The key factors driving the Canadian dollar (CAD) are the level of interest rates set by the Bank of Canada (BoC), the price of oil, Canada’s largest export, the health of its economy, inflation and the balance of trade, which is the difference between the value of Canada’s exports and imports this one. Other factors include market sentiment – ​​whether investors are taking riskier assets (risk-on) or seeking safe havens (risk-off) – with risk-on being positive for CAD. As its largest trading partner, the health of the US economy is also a key factor influencing the Canadian dollar.

The Bank of Canada (BoC) has significant influence on the Canadian dollar by setting the level of interest rates at which banks can lend to each other. This influences the level of interest rates for everyone. The BoC’s main goal is to keep inflation at 1-3% by adjusting interest rates up or down. Relatively higher interest rates tend to be positive for the CAD. The Bank of Canada can also use quantitative easing and tightening to influence lending conditions, the former being negative CAD and the latter positive CAD.

The price of oil is a key factor influencing the value of the Canadian dollar. Oil is Canada’s largest export, so the price of oil tends to have an immediate impact on the value of the CAD. In general, if the price of oil rises and the CAD rises, as the aggregate demand for the currency rises. The opposite is true if the price of oil falls. Higher oil prices also tend to result in a higher probability of a positive trade balance, which also supports the CAD.

While inflation has always traditionally been considered a negative factor for a currency because it decreases the value of money, the opposite has actually been the case in modern times with the relaxation of cross-border capital controls.
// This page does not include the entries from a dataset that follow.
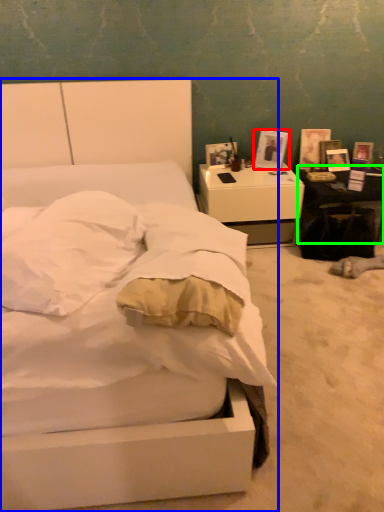
Question: Based on their relative distances, which object is farther from picture frame (highlighted by a red box)? Choose from bed (highlighted by a blue box) and table (highlighted by a green box).

Choices:
 (A) bed
 (B) table

Answer: (A)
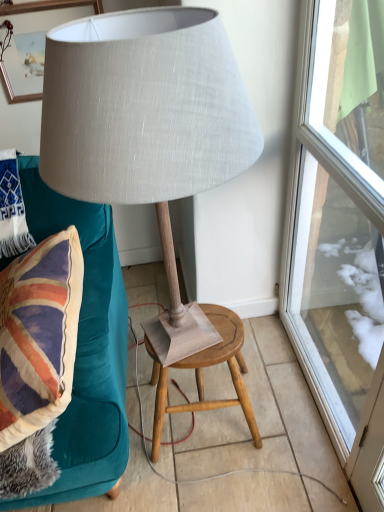
Where is `free point below wooden stool at center (from a real-world perspective)`? The image size is (384, 512). free point below wooden stool at center (from a real-world perspective) is located at coordinates coord(208,411).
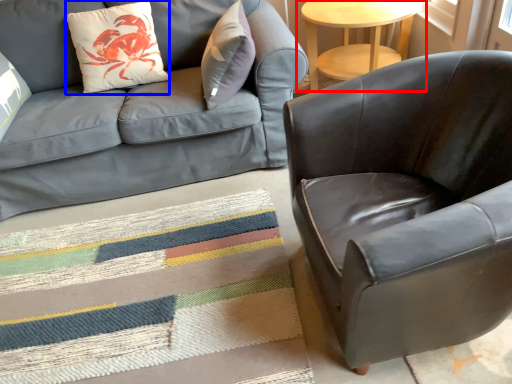
Question: Among these objects, which one is farthest to the camera, table (highlighted by a red box) or throw pillow (highlighted by a blue box)?

Choices:
 (A) table
 (B) throw pillow

Answer: (A)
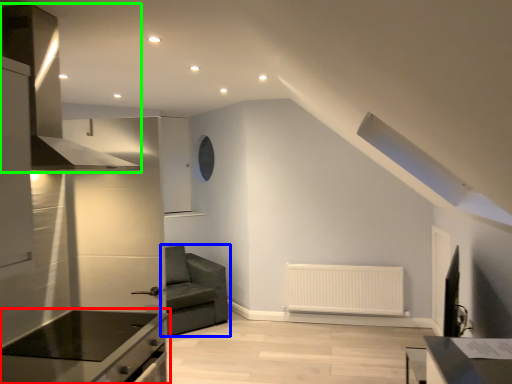
Question: Estimate the real-world distances between objects in this image. Which object is closer to countertop (highlighted by a red box), studio couch (highlighted by a blue box) or exhaust hood (highlighted by a green box)?

Choices:
 (A) studio couch
 (B) exhaust hood

Answer: (B)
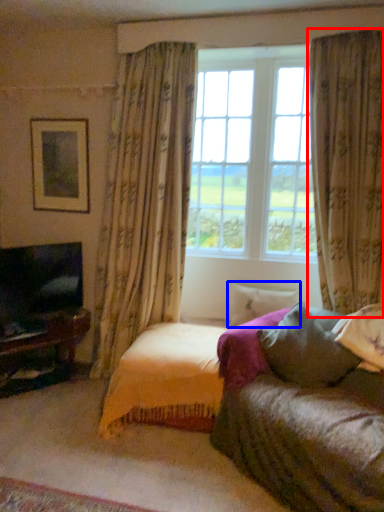
Question: Which object appears closest to the camera in this image, curtain (highlighted by a red box) or pillow (highlighted by a blue box)?

Choices:
 (A) curtain
 (B) pillow

Answer: (A)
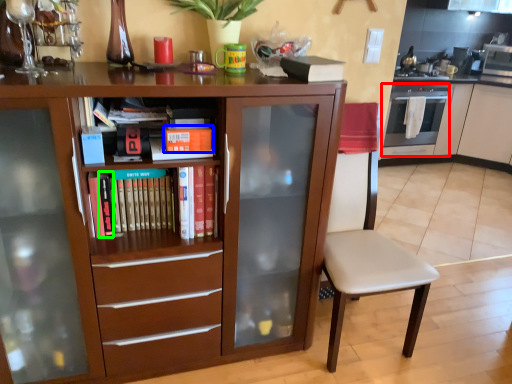
Question: Which object is the farthest from oven (highlighted by a red box)? Choose among these: paperback book (highlighted by a blue box) or paperback book (highlighted by a green box).

Choices:
 (A) paperback book
 (B) paperback book

Answer: (B)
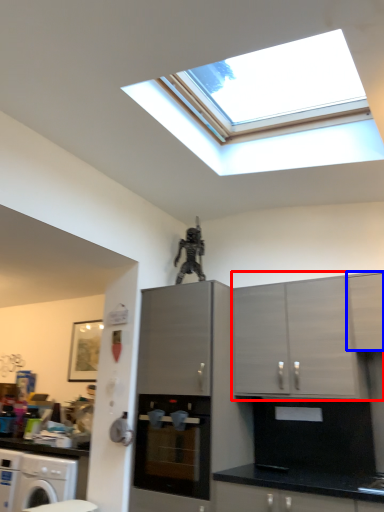
Question: Which object is further to the camera taking this photo, cabinetry (highlighted by a red box) or cabinetry (highlighted by a blue box)?

Choices:
 (A) cabinetry
 (B) cabinetry

Answer: (A)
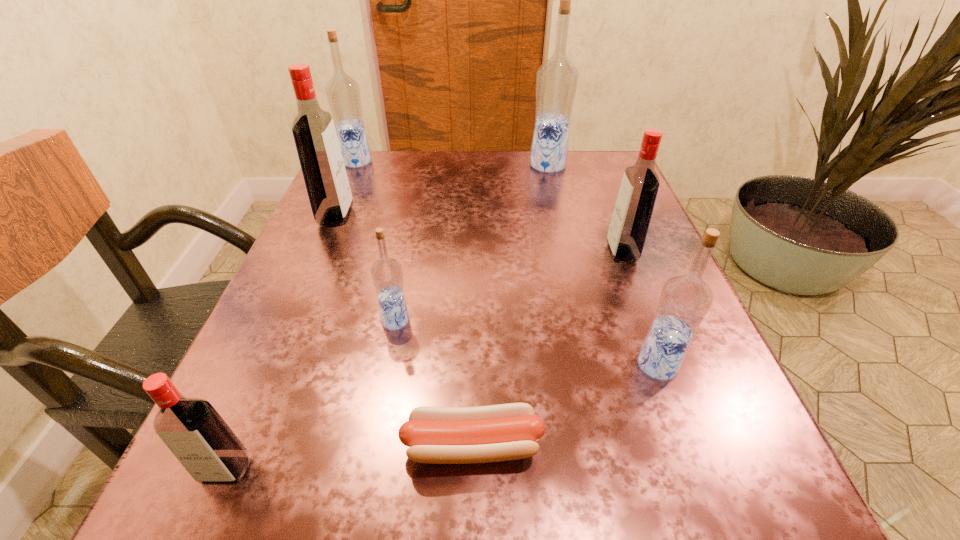
Locate which red vodka is the closest to the second nearest red vodka. Please provide its 2D coordinates. Your answer should be formatted as a tuple, i.e. [(x, y)], where the tuple contains the x and y coordinates of a point satisfying the conditions above.

[(313, 129)]

Where is `vacant area in the image that satisfies the following two spatial constraints: 1. on the front side of the rightmost blue vodka; 2. on the right side of the third blue vodka from right to left`? The image size is (960, 540). vacant area in the image that satisfies the following two spatial constraints: 1. on the front side of the rightmost blue vodka; 2. on the right side of the third blue vodka from right to left is located at coordinates (387, 364).

This screenshot has width=960, height=540. In order to click on free spot that satisfies the following two spatial constraints: 1. on the back side of the third nearest vodka; 2. on the right side of the biggest blue vodka in this screenshot , I will do `click(425, 165)`.

Where is `vacant space that satisfies the following two spatial constraints: 1. on the front and back of the third nearest vodka; 2. on the right side of the fifth nearest vodka`? vacant space that satisfies the following two spatial constraints: 1. on the front and back of the third nearest vodka; 2. on the right side of the fifth nearest vodka is located at coordinates (291, 321).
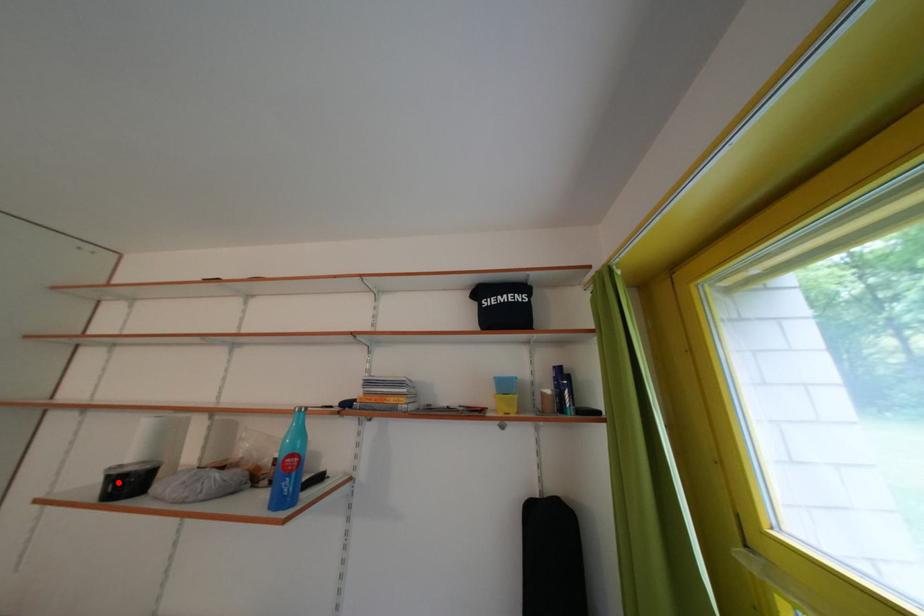
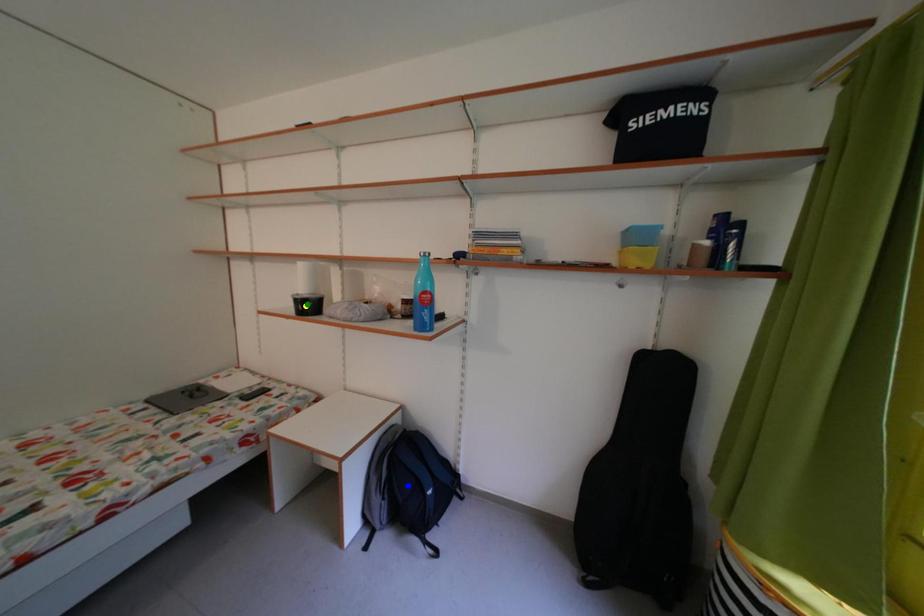
Question: I am providing you with two images of the same scene from different viewpoints. A red point is marked on the first image. You are given multiple points on the second image. In image 2, which mark is for the same physical point as the one in image 1?

Choices:
 (A) blue point
 (B) yellow point
 (C) green point

Answer: (B)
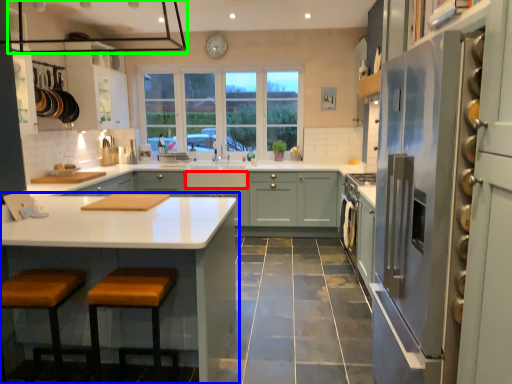
Question: Which object is the farthest from drawer (highlighted by a red box)? Choose among these: cabinetry (highlighted by a blue box) or exhaust hood (highlighted by a green box).

Choices:
 (A) cabinetry
 (B) exhaust hood

Answer: (A)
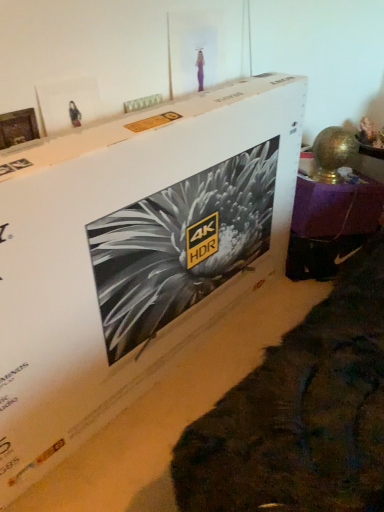
This screenshot has width=384, height=512. I want to click on free spot above white cardboard box at center (from a real-world perspective), so click(x=121, y=125).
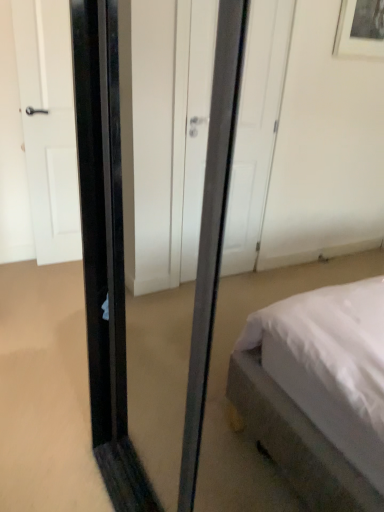
You are a GUI agent. You are given a task and a screenshot of the screen. Output one action in this format:
    pyautogui.click(x=<x>, y=<y>)
    Task: Click on the free spot in front of white matte door at left
    
    Given the screenshot: What is the action you would take?
    pyautogui.click(x=56, y=292)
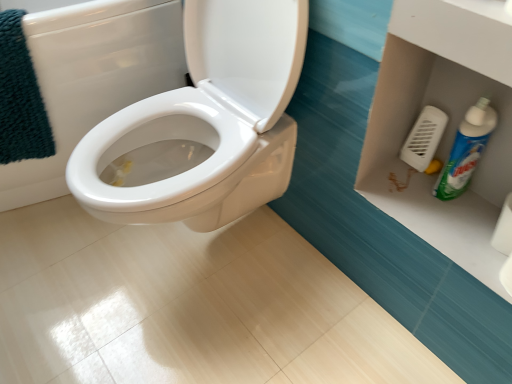
Question: Are white plastic vent at right and teal plush bath towel at upper left far apart?

Choices:
 (A) yes
 (B) no

Answer: (B)

Question: Is white plastic vent at right wider than teal plush bath towel at upper left?

Choices:
 (A) no
 (B) yes

Answer: (A)

Question: Is white plastic vent at right surrounding teal plush bath towel at upper left?

Choices:
 (A) no
 (B) yes

Answer: (A)

Question: From a real-world perspective, is white plastic vent at right located beneath teal plush bath towel at upper left?

Choices:
 (A) yes
 (B) no

Answer: (A)

Question: Is white plastic vent at right thinner than teal plush bath towel at upper left?

Choices:
 (A) yes
 (B) no

Answer: (A)

Question: From their relative heights in the image, would you say white plastic vent at right is taller or shorter than white glossy toilet at center?

Choices:
 (A) short
 (B) tall

Answer: (A)

Question: Relative to white glossy toilet at center, is white plastic vent at right in front or behind?

Choices:
 (A) behind
 (B) front

Answer: (A)

Question: Is white plastic vent at right spatially inside white glossy toilet at center, or outside of it?

Choices:
 (A) inside
 (B) outside

Answer: (B)

Question: From the image's perspective, relative to white glossy toilet at center, is white plastic vent at right above or below?

Choices:
 (A) below
 (B) above

Answer: (A)

Question: Considering the positions of point (424, 140) and point (443, 173), is point (424, 140) closer or farther from the camera than point (443, 173)?

Choices:
 (A) closer
 (B) farther

Answer: (B)

Question: Do you think white plastic vent at right is within green plastic bottle at lower right, or outside of it?

Choices:
 (A) outside
 (B) inside

Answer: (A)

Question: Considering the positions of white plastic vent at right and green plastic bottle at lower right in the image, is white plastic vent at right wider or thinner than green plastic bottle at lower right?

Choices:
 (A) thin
 (B) wide

Answer: (A)

Question: Looking at the image, does white plastic vent at right seem bigger or smaller compared to green plastic bottle at lower right?

Choices:
 (A) big
 (B) small

Answer: (B)

Question: Would you say teal plush bath towel at upper left is to the left or to the right of white glossy toilet at center in the picture?

Choices:
 (A) right
 (B) left

Answer: (A)

Question: Do you think teal plush bath towel at upper left is within white glossy toilet at center, or outside of it?

Choices:
 (A) inside
 (B) outside

Answer: (A)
Higher inflation tends to prompt central banks to raise interest rates, which draws more capital inflows from global investors looking for a profitable place to keep their money. This increases the demand for the local currency, which in Canada’s case is the Canadian dollar.

Macroeconomic data highlights the health of the economy and can impact the Canadian dollar. Indicators such as GDP, manufacturing and services PMIs, employment surveys and consumer sentiment can all influence the direction of the CAD. A strong economy is good for the Canadian dollar. Not only does it attract more foreign investment, it can encourage the Bank of Canada to raise interest rates, leading to a stronger currency. If economic data is weak, however, the CAD is likely to fall.